→ Instructions to follow
Repeat the entries below exactly as they appear, with no pictures.

(Data entries)
● ● ● ● ● ● ●

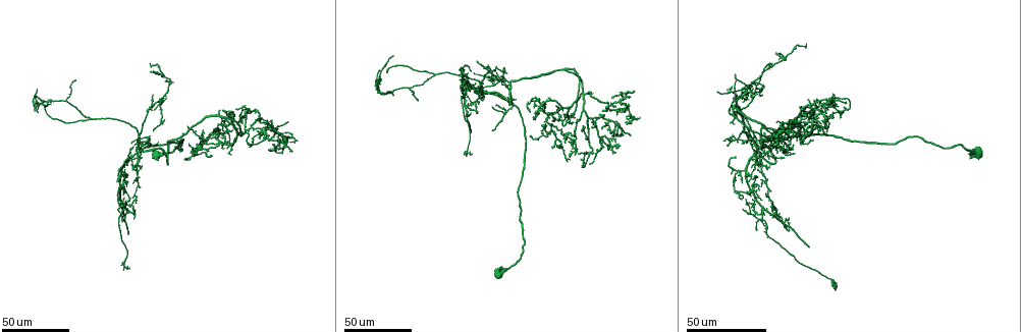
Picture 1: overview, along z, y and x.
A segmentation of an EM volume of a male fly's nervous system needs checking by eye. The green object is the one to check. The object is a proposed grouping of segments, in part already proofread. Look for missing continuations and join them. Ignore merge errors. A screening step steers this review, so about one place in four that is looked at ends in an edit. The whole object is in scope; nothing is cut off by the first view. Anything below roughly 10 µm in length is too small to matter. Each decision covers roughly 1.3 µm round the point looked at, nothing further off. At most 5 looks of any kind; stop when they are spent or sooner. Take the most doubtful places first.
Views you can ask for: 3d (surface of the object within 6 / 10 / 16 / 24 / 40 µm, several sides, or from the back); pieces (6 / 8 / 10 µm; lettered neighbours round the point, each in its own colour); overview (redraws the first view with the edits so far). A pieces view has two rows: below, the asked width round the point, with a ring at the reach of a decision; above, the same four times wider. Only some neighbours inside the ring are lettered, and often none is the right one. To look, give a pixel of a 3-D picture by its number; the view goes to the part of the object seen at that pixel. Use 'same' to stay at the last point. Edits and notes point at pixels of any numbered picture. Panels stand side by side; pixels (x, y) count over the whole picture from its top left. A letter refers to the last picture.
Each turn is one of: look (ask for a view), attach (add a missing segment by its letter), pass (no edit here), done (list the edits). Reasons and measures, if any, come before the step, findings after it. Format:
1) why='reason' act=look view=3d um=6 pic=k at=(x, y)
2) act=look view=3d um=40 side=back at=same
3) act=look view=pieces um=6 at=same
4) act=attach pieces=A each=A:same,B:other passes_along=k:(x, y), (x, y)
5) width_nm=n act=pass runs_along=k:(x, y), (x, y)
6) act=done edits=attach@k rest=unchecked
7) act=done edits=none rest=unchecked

why='free end' act=look view=3d um=24 pic=1 at=(579, 155)

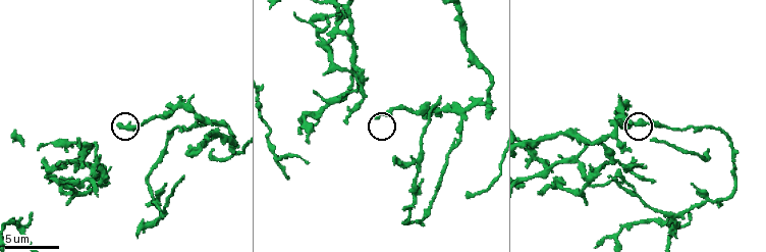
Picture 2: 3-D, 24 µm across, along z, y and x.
act=look view=pieces um=10 pic=2 at=(118, 123)

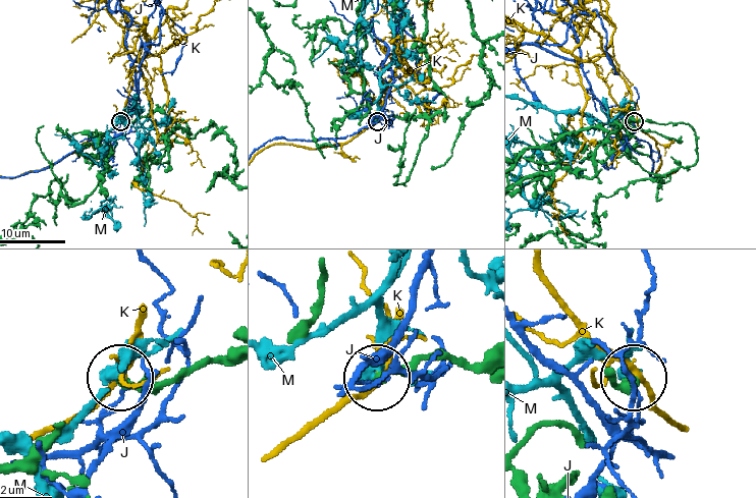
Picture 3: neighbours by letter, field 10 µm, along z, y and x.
width_nm=310 act=pass each=J:other,K:other,M:other found='none of them fits'

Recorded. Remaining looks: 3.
why='long arm stops here' act=look view=3d um=40 pic=1 at=(734, 75)

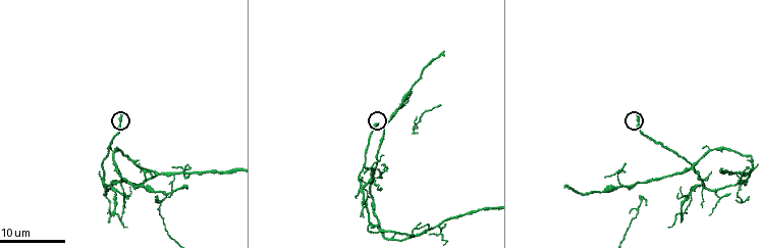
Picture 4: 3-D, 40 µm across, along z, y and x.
act=look view=pieces um=6 pic=4 at=(122, 116)

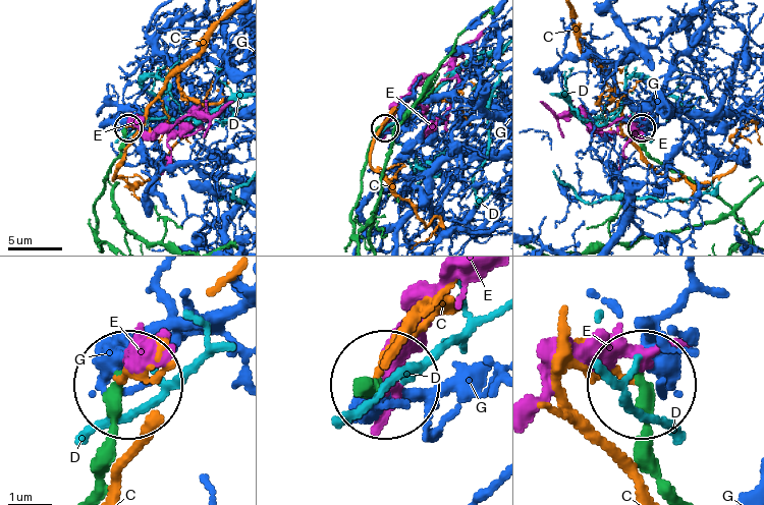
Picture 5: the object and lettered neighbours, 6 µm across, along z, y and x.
width_nm=280 act=pass each=C:other,D:other,E:other,G:other found='no lettered segment goes on from it'

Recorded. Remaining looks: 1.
act=done edits=none rest=unchecked

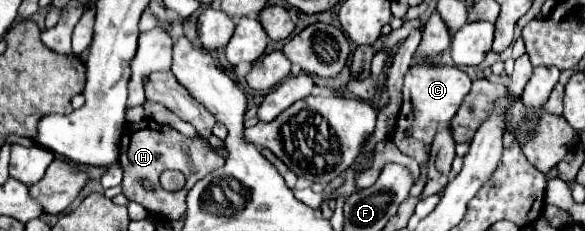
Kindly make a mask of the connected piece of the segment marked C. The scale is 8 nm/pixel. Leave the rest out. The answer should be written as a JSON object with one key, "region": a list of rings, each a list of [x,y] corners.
{"region":[[[427,61],[415,63],[404,77],[403,103],[397,117],[395,131],[389,137],[389,141],[395,147],[399,147],[401,153],[417,159],[419,165],[427,165],[429,147],[437,129],[443,129],[453,119],[469,89],[471,89],[471,79],[457,67],[429,65]]]}

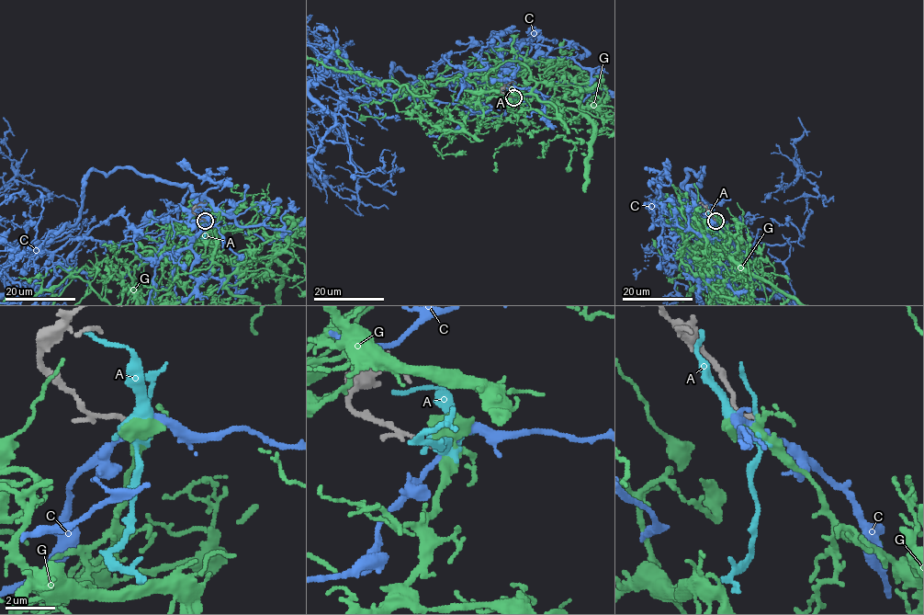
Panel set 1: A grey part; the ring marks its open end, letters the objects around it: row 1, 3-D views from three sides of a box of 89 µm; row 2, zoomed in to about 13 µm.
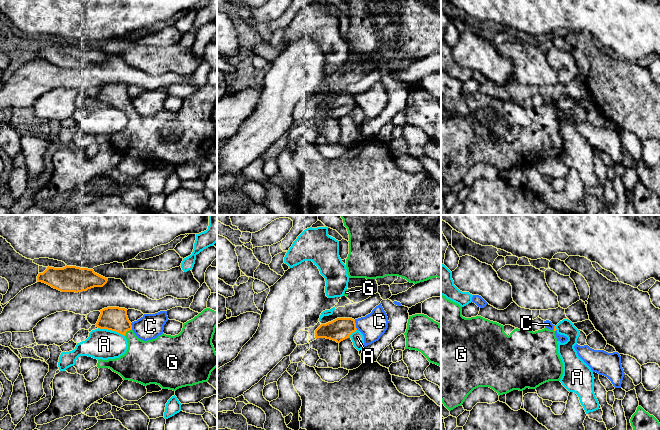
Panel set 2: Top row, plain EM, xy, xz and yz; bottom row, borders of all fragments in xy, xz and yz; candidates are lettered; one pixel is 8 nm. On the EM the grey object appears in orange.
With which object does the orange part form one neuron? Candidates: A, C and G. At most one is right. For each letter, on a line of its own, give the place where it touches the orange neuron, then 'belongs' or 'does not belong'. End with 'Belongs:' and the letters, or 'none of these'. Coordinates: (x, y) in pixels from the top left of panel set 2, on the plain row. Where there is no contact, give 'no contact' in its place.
A: contact xy (111, 106); does not belong
C: contact xz (355, 101); does not belong
G: contact xy (127, 106); belongs
Belongs: G

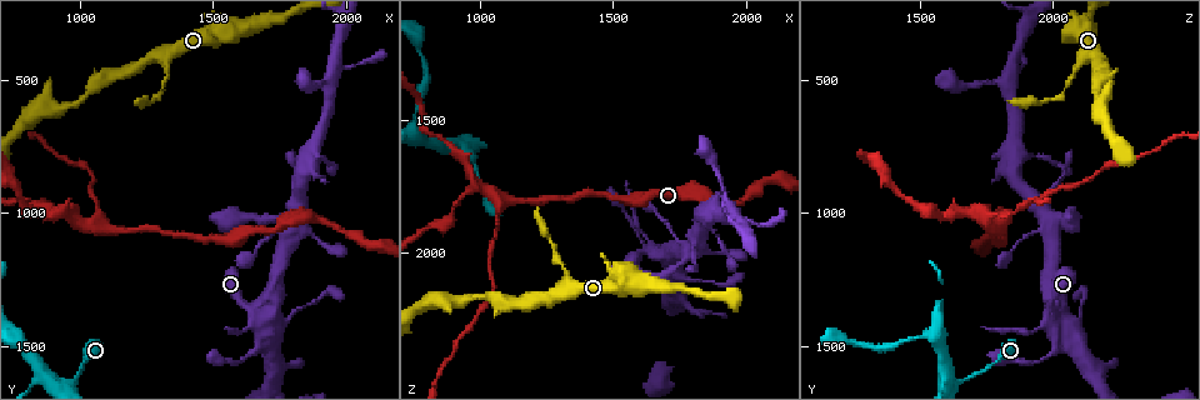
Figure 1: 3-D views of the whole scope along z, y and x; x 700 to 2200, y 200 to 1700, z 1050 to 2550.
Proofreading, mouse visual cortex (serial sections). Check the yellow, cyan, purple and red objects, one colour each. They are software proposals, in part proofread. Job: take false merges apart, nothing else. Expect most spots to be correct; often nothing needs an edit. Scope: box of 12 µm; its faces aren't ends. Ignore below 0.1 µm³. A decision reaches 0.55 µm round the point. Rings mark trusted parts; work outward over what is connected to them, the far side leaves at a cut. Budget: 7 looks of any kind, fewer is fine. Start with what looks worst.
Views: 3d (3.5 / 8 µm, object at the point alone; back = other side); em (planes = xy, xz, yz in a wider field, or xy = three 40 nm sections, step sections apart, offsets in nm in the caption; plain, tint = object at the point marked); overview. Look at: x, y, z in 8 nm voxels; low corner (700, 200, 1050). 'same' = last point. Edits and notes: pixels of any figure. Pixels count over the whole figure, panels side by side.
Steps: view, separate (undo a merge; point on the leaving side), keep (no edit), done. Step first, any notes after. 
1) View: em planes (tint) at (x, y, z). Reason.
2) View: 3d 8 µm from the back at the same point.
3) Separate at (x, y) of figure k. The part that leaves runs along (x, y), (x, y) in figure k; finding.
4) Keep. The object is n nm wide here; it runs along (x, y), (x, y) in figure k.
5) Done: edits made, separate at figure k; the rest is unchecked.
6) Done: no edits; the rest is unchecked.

View: 3d 8 µm at (1080, 980, 1890). Thick turns thin.

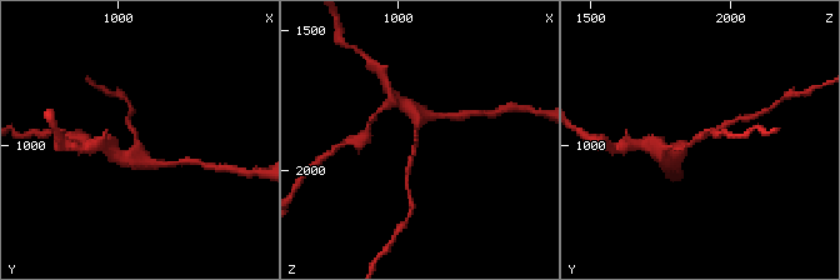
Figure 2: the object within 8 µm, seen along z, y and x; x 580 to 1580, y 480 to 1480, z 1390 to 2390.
View: em xy step 3 (tint) at (1070, 980, 1900). Need the tissue.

● ● ● ● ● ● ●

→ Task answer
Picture 1: overview, along z, y and x.
A segmentation of an EM volume of a male fly's nervous system needs checking by eye. The green object is the one to check. The object is a proposed grouping of segments, in part already proofread. Look for missing continuations and join them. Ignore merge errors. A screening step steers this review, so about one place in four that is looked at ends in an edit. The whole object is in scope; nothing is cut off by the first view. Anything below roughly 10 µm in length is too small to matter. Each decision covers roughly 1.3 µm round the point looked at, nothing further off. At most 5 looks of any kind; stop when they are spent or sooner. Take the most doubtful places first.
Views you can ask for: 3d (surface of the object within 6 / 10 / 16 / 24 / 40 µm, several sides, or from the back); pieces (6 / 8 / 10 µm; lettered neighbours round the point, each in its own colour); overview (redraws the first view with the edits so far). A pieces view has two rows: below, the asked width round the point, with a ring at the reach of a decision; above, the same four times wider. Only some neighbours inside the ring are lettered, and often none is the right one. To look, give a pixel of a 3-D picture by its number; the view goes to the part of the object seen at that pixel. Use 'same' to stay at the last point. Edits and notes point at pixels of any numbered picture. Panels stand side by side; pixels (x, y) count over the whole picture from its top left. A letter refers to the last picture.
Each turn is one of: look (ask for a view), attach (add a missing segment by its letter), pass (no edit here), done (list the edits). Reasons and measures, if any, come before the step, findings after it. Format:
1) why='reason' act=look view=3d um=6 pic=k at=(x, y)
2) act=look view=3d um=40 side=back at=same
3) act=look view=pieces um=6 at=same
4) act=attach pieces=A each=A:same,B:other passes_along=k:(x, y), (x, y)
5) width_nm=n act=pass runs_along=k:(x, y), (x, y)
6) act=done edits=attach@k rest=unchecked
7) act=done edits=none rest=unchecked

why='free end' act=look view=3d um=24 pic=1 at=(579, 155)

Picture 2: 3-D, 24 µm across, along z, y and x.
act=look view=pieces um=10 pic=2 at=(118, 123)

Picture 3: neighbours by letter, field 10 µm, along z, y and x.
width_nm=310 act=pass each=J:other,K:other,M:other found='none of them fits'

Recorded. Remaining looks: 3.
why='long arm stops here' act=look view=3d um=40 pic=1 at=(734, 75)

Picture 4: 3-D, 40 µm across, along z, y and x.
act=look view=pieces um=6 pic=4 at=(122, 116)

Picture 5: the object and lettered neighbours, 6 µm across, along z, y and x.
width_nm=280 act=pass each=C:other,D:other,E:other,G:other found='no lettered segment goes on from it'

Recorded. Remaining looks: 1.
act=done edits=none rest=unchecked

Kindly make a mask of the connected piece of the segment marked C. The scale is 8 nm/pixel. Leave the rest out. The answer should be written as a JSON object with one key, "region": a list of rings, each a list of [x,y] corners.
{"region":[[[427,61],[415,63],[404,77],[403,103],[397,117],[395,131],[389,137],[389,141],[395,147],[399,147],[401,153],[417,159],[419,165],[427,165],[429,147],[437,129],[443,129],[453,119],[469,89],[471,89],[471,79],[457,67],[429,65]]]}

Panel set 1: A grey part; the ring marks its open end, letters the objects around it: row 1, 3-D views from three sides of a box of 89 µm; row 2, zoomed in to about 13 µm.
Panel set 2: Top row, plain EM, xy, xz and yz; bottom row, borders of all fragments in xy, xz and yz; candidates are lettered; one pixel is 8 nm. On the EM the grey object appears in orange.
With which object does the orange part form one neuron? Candidates: A, C and G. At most one is right. For each letter, on a line of its own, give the place where it touches the orange neuron, then 'belongs' or 'does not belong'. End with 'Belongs:' and the letters, or 'none of these'. Coordinates: (x, y) in pixels from the top left of panel set 2, on the plain row. Where there is no contact, give 'no contact' in its place.
A: contact xy (111, 106); does not belong
C: contact xz (355, 101); does not belong
G: contact xy (127, 106); belongs
Belongs: G

Figure 1: 3-D views of the whole scope along z, y and x; x 700 to 2200, y 200 to 1700, z 1050 to 2550.
Proofreading, mouse visual cortex (serial sections). Check the yellow, cyan, purple and red objects, one colour each. They are software proposals, in part proofread. Job: take false merges apart, nothing else. Expect most spots to be correct; often nothing needs an edit. Scope: box of 12 µm; its faces aren't ends. Ignore below 0.1 µm³. A decision reaches 0.55 µm round the point. Rings mark trusted parts; work outward over what is connected to them, the far side leaves at a cut. Budget: 7 looks of any kind, fewer is fine. Start with what looks worst.
Views: 3d (3.5 / 8 µm, object at the point alone; back = other side); em (planes = xy, xz, yz in a wider field, or xy = three 40 nm sections, step sections apart, offsets in nm in the caption; plain, tint = object at the point marked); overview. Look at: x, y, z in 8 nm voxels; low corner (700, 200, 1050). 'same' = last point. Edits and notes: pixels of any figure. Pixels count over the whole figure, panels side by side.
Steps: view, separate (undo a merge; point on the leaving side), keep (no edit), done. Step first, any notes after. 
1) View: em planes (tint) at (x, y, z). Reason.
2) View: 3d 8 µm from the back at the same point.
3) Separate at (x, y) of figure k. The part that leaves runs along (x, y), (x, y) in figure k; finding.
4) Keep. The object is n nm wide here; it runs along (x, y), (x, y) in figure k.
5) Done: edits made, separate at figure k; the rest is unchecked.
6) Done: no edits; the rest is unchecked.

View: 3d 8 µm at (1080, 980, 1890). Thick turns thin.

Figure 2: the object within 8 µm, seen along z, y and x; x 580 to 1580, y 480 to 1480, z 1390 to 2390.
View: em xy step 3 (tint) at (1070, 980, 1900). Need the tissue.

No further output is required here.